## TEXTE FOURNI
····················
Néanmoins, il me semble pertinent d’examiner le cas du trio d’automates fabriqué par l’horloger suisse Pierre Jaquet-Groz entre 1768 et 1774. Chefs d’œuvre de la préhistoire robotique, « Le dessinateur », « La musicienne » et « L’écrivain » disposent de mécanismes « programmables » permettant de modifier leurs actions. Ce dernier, fort de ses 6 000 pièces et de son jeu de caractères interchangeables ouvrait déjà un champ de possibles qui demeure aujourd’hui à peine croyable. De par cette particularité, il se singularise de ses deux « acolytes » en octroyant à son manipulateur potentiel la liberté de modifier à loisir – ou presque – le texte que l’automate peut inscrire avec une dextérité presque humaine sur le morceau de papier qui lui est présenté.
Précisons, d’ailleurs, que ces trois machines fonctionnent toujours à merveille après 240 années d’existence, n’en déplaisent aux chantres de l’obsolescence programmée !

Ainsi, ces êtres mécaniques sont-ils potentiellement « animables », c’est à dire « filmables » devant une caméra pour accomplir des mouvements pré-établis mais variables. N’est-ce pas une transcendance du jeu optique ? Ces inventions visionnaires préfigurent-elles pas les machines de calcul automatisé, arrière-grands-parents des ordinateurs personnels ?
Je vous laisse vous faire votre propre opinion.

De manière plus anecdotique encore, les spectateurs avisés pourront peut-être voir dans l’inquiétante fixité du regard des automates de Pierre Jaquet-Droz une certaine résonance avec plusieurs plans de la Rue des Crocodiles des frères Quay. Outre, l’accointance formelle, un écho à l’œuvre littéraire adaptée par les frères Quay s’impose. La Rue des crocodile s’inspire librement d’une nouvelle de l’artiste polonais Bruno Schulz (elle figure dans le recueil « Les boutiques de cannelle »), lequel n’aura cessé dans ses œuvres de tisser des relations brouillées entre réalité et fantastique, réalisme et fantasme.

La créature animée de Jaquet-Droz, chargée de toute la poésie cinétique profondément « surréaliste » ne dégage-t-elle pas la même ambivalence ? Sinon l’un des chaînons de la longue histoire de l’anthropomorphisme mouvant, des avatars semi-autonomes ou semi-vivants, façonnés par l’homme-démiurge, à son image.
····················
## TÂCHE 1
Dans les enregistrements, modifiez la partie qui s'ouvre sur la ligne contenant « # Material.h » et se ferme sur celle contenant « Represents a material » : remplacez « textures » par « maps » et laissez tout le reste intact.
····················
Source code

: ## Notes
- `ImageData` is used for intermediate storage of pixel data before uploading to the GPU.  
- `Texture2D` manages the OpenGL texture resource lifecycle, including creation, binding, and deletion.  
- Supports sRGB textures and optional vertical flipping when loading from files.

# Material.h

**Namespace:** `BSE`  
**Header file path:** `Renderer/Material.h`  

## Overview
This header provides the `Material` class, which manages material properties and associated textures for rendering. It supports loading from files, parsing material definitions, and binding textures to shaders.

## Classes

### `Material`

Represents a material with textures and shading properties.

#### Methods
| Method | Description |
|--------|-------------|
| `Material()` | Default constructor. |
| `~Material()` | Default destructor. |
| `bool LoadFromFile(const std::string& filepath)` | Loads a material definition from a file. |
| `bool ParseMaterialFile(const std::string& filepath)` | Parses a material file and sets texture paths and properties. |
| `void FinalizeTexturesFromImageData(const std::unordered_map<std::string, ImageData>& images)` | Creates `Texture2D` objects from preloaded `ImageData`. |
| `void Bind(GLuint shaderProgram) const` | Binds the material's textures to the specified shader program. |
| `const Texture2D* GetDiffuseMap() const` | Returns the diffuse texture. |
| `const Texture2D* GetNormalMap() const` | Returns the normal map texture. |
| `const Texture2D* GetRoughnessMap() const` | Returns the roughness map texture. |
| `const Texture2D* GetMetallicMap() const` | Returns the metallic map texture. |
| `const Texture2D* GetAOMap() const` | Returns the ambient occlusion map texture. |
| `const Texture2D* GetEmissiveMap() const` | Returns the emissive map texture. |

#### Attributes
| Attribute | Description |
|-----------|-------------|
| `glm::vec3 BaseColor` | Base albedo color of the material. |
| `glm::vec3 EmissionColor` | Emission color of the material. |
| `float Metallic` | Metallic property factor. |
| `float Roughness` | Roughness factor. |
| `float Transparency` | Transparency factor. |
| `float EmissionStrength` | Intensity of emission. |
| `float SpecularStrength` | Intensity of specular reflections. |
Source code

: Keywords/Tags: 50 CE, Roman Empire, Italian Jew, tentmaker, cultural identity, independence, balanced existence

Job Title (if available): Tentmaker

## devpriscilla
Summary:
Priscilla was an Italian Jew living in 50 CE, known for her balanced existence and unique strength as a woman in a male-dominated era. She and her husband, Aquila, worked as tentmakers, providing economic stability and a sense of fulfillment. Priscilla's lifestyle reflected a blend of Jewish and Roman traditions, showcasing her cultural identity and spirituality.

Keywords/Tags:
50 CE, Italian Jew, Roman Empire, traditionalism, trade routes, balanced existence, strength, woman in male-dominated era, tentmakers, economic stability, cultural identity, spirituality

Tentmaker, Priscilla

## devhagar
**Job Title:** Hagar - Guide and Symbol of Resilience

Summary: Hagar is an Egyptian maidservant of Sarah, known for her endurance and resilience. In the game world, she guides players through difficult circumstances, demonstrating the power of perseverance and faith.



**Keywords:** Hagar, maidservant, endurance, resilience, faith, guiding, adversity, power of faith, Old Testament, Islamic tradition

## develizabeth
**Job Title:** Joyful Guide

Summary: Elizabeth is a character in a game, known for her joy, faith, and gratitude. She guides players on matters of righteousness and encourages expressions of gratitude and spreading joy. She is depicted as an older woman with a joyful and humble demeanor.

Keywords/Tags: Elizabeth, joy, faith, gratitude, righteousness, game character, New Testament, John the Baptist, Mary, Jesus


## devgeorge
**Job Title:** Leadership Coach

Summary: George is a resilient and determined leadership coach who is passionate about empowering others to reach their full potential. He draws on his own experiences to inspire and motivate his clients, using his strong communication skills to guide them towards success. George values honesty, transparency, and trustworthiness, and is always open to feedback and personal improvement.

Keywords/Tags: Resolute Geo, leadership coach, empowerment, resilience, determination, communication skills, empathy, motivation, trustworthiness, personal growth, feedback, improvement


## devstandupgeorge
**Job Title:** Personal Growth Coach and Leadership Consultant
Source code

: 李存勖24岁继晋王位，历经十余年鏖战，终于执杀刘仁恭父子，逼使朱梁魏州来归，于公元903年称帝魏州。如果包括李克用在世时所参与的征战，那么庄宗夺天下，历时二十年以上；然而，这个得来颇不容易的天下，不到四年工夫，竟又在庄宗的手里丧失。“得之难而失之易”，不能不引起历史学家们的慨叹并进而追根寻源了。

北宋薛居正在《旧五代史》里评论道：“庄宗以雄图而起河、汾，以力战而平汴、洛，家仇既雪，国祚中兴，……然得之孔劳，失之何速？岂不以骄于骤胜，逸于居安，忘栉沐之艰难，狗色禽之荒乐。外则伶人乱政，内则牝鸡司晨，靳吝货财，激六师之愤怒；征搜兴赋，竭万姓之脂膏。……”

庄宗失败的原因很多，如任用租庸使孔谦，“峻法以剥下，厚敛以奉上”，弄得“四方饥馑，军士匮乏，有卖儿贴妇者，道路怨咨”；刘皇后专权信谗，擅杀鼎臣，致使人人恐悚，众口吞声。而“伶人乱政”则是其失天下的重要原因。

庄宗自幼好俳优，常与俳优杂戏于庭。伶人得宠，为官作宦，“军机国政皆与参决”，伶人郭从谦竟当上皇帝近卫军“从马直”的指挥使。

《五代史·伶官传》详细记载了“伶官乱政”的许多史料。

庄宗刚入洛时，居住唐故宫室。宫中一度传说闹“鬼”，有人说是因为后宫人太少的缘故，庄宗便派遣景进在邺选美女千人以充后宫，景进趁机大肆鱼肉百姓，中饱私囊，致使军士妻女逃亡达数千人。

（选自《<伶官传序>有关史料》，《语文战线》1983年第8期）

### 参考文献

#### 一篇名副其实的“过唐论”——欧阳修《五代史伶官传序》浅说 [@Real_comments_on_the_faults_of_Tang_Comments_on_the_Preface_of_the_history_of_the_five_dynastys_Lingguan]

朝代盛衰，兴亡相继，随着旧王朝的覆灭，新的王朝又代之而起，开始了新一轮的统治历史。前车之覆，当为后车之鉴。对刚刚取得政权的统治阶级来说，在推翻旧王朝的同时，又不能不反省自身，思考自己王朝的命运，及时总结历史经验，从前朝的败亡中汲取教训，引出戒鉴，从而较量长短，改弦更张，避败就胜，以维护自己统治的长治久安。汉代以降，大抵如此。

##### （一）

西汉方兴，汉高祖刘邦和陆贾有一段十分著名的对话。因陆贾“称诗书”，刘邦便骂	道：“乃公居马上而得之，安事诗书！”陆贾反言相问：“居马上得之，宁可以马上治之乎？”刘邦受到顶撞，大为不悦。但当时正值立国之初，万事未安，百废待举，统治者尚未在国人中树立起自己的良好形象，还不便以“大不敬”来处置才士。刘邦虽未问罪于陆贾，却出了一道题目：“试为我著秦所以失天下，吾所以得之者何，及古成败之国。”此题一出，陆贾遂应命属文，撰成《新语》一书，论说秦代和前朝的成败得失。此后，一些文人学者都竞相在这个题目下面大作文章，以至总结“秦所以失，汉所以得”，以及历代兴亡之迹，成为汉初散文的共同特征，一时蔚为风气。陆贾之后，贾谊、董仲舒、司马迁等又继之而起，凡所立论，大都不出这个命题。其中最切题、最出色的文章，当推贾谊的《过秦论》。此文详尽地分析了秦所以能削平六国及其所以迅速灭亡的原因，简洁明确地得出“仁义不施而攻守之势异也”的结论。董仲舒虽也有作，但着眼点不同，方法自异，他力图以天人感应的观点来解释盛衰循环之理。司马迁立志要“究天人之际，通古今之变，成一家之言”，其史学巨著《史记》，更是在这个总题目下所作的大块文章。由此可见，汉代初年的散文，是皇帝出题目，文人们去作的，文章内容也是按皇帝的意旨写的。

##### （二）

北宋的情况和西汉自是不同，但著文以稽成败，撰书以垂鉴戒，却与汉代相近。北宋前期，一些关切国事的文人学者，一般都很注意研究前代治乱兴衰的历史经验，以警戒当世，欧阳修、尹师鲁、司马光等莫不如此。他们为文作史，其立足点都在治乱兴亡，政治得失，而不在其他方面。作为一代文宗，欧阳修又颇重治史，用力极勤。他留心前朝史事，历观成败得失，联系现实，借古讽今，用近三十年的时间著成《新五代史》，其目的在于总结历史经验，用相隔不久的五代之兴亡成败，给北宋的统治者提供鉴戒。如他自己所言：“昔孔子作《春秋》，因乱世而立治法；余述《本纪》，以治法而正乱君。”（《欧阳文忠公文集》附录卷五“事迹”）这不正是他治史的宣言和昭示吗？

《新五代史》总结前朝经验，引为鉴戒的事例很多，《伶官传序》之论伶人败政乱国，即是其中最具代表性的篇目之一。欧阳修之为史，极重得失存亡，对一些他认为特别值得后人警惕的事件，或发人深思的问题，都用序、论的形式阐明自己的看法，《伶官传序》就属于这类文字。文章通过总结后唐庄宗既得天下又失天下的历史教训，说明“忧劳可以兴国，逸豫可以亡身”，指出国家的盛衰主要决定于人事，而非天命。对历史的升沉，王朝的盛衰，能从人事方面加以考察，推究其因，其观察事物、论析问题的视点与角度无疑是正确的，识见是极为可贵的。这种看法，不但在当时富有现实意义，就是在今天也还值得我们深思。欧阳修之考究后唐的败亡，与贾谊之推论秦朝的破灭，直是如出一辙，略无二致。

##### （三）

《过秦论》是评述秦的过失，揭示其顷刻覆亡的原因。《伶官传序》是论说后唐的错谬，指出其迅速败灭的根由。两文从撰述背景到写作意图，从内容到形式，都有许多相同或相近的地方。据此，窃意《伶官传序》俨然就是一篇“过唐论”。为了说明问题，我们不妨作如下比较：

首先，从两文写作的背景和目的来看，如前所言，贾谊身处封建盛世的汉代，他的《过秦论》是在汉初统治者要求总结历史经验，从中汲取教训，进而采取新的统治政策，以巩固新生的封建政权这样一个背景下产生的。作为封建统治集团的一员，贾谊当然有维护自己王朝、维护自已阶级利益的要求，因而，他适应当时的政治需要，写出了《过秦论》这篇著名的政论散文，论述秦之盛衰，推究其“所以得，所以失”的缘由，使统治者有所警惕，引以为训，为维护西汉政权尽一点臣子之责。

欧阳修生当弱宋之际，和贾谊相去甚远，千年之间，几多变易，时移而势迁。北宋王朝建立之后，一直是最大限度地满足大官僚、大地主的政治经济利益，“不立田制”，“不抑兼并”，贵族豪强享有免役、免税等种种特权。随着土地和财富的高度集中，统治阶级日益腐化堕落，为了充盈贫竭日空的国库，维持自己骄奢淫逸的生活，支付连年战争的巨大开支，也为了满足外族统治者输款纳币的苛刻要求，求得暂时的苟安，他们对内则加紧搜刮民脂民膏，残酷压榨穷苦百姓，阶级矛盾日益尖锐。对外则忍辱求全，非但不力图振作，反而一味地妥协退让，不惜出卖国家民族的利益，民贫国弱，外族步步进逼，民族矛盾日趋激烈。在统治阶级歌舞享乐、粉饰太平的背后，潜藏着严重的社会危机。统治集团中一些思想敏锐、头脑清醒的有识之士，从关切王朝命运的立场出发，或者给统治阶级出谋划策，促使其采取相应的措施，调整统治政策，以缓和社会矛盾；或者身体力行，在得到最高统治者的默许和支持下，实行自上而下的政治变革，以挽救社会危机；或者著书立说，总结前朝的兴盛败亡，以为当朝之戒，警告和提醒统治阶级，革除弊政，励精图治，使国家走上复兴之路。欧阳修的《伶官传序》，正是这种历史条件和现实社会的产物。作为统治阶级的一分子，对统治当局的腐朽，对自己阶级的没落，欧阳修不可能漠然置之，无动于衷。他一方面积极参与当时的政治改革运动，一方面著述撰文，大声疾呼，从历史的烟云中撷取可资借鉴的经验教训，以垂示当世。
····················
## TÂCHE 2
Quels sont les noms des automates cités dans le texte sur les automates de Jaquet-Droz ?

## RÉPONSE 1
# Material.h

**Namespace:** `BSE`  
**Header file path:** `Renderer/Material.h`  

## Overview
This header provides the `Material` class, which manages material properties and associated maps for rendering. It supports loading from files, parsing material definitions, and binding maps to shaders.

## Classes

### `Material`

Represents a material with maps and shading properties.

## RÉPONSE 2
« Le dessinateur », « La musicienne » et « L'écrivain ».